Lysophosphatidic acid (LPA) via transactivation dependent signalling pathways contributes to a plethora of physiological and pathophysiological responses. In the vasculature, hyperelongation of glycosaminoglycan (GAG) chains on proteoglycans leads to lipid retention in the intima resulting in the early pathogenesis of atherosclerosis. Therefore, we investigated and defined the contribution of transactivation dependent signalling in LPA mediated GAG chain hyperelongation in human vascular smooth muscle cells (VSMCs).

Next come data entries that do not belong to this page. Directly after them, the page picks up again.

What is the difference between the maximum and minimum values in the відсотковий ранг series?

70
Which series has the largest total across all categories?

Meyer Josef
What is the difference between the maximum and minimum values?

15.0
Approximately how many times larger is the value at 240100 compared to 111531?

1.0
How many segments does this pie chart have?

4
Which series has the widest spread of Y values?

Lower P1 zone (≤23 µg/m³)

LPA acting via the LPA receptor 5 (LPAR5) transactivates the TGFBR1 to stimulate the mRNA expression of GAG initiation and elongation genes xylosyltransferase-1 (XYLT1) and chondroitin 6-sulfotransferase-1 (CHST3), respectively. We found that LPA stimulates ROS and Akt signalling in VSMCs, however they are not associated in LPAR5 transactivation of the TGFBR1. We observed that LPA via ROCK dependent pathways transactivates the TGFBR1 to stimulate genes associated with GAG chain elongation. We demonstrate that GPCR transactivation of the TGFBR1 occurs via a universal biochemical mechanism and the identified effectors represent potential therapeutic targets to inhibit pathophysiological effects of GPCR transactivation of the TGFBR1.

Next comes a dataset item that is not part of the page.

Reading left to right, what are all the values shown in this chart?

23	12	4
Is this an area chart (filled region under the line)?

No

溶血磷脂酸 (LPA) 通过反式激活依赖性信号通路导致大量的生理和病理生理反应。在脉管系统中，蛋白聚糖上糖胺聚糖 (GAG) 链的过度伸长导致脂质滞留在内膜中，从而导致动脉粥样硬化的早期发病机制。因此，我们研究并定义了反式激活依赖性信号在 LPA 介导的人血管平滑肌细胞 (VSMC) 中 GAG 链超伸长中的作用。

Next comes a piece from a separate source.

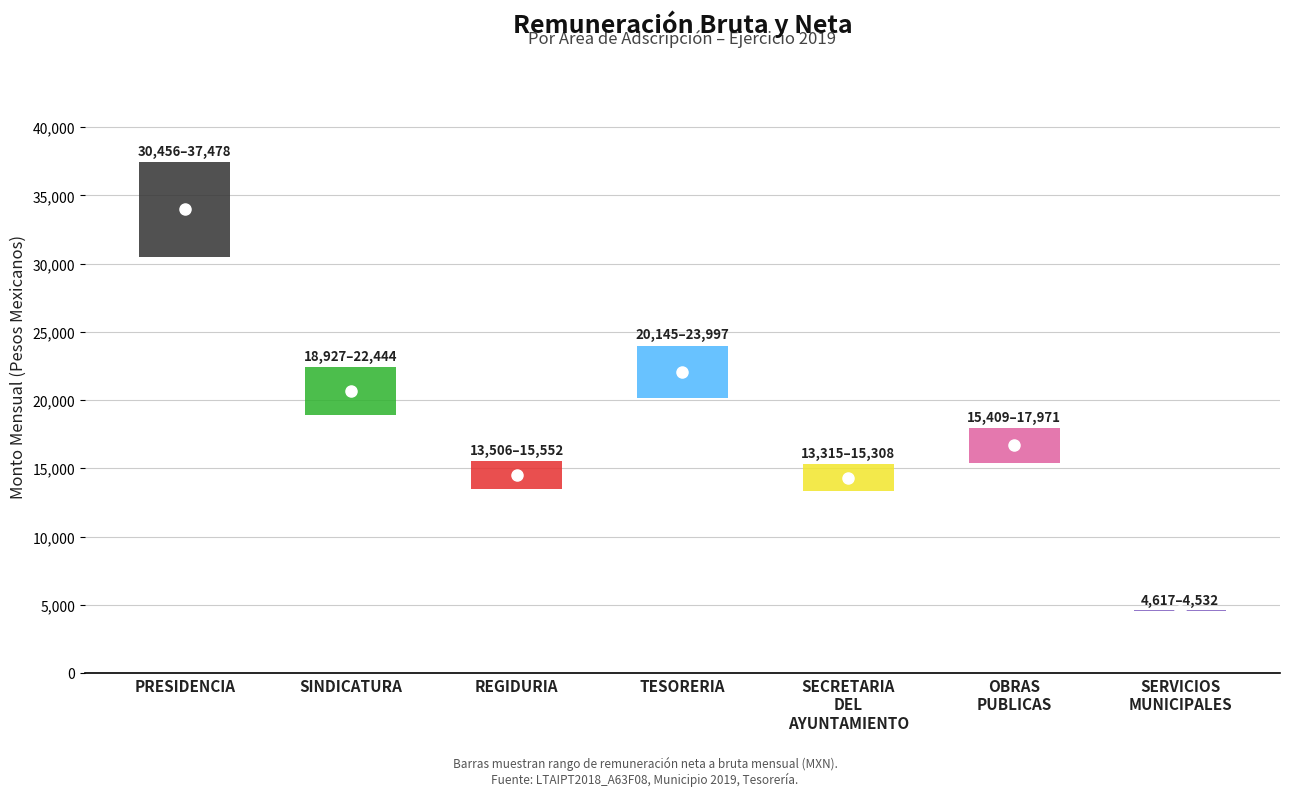

What is the highest value of the Monto mensual neto series?

30456.2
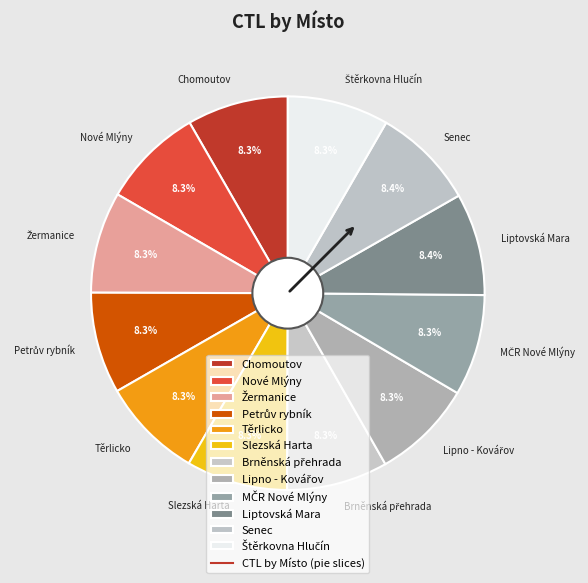

Count the number of slices in the pie.

12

LPA 通过 LPA 受体 5 (LPAR5) 反式激活 TGFBR1，从而分别刺激 GAG 起始和延伸基因木糖基转移酶-1 ( XYLT1 ) 和软骨素 6-磺基转移酶-1 ( CHST3 ) 的 mRNA 表达。我们发现 LPA 刺激 VSMC 中的 ROS 和 Akt 信号传导，但它们与 TGFBR1 的 LPAR5 反式激活无关。我们观察到 LPA 通过 ROCK 依赖性途径反式激活 TGFBR1，从而刺激与 GAG 链伸长相关的基因。我们证明 TGFBR1 的 GPCR 反式激活是通过通用的生化机制发生的，并且已确定的效应器代表了抑制 TGFBR1 的 GPCR 反式激活的病理生理学效应的潜在治疗靶点。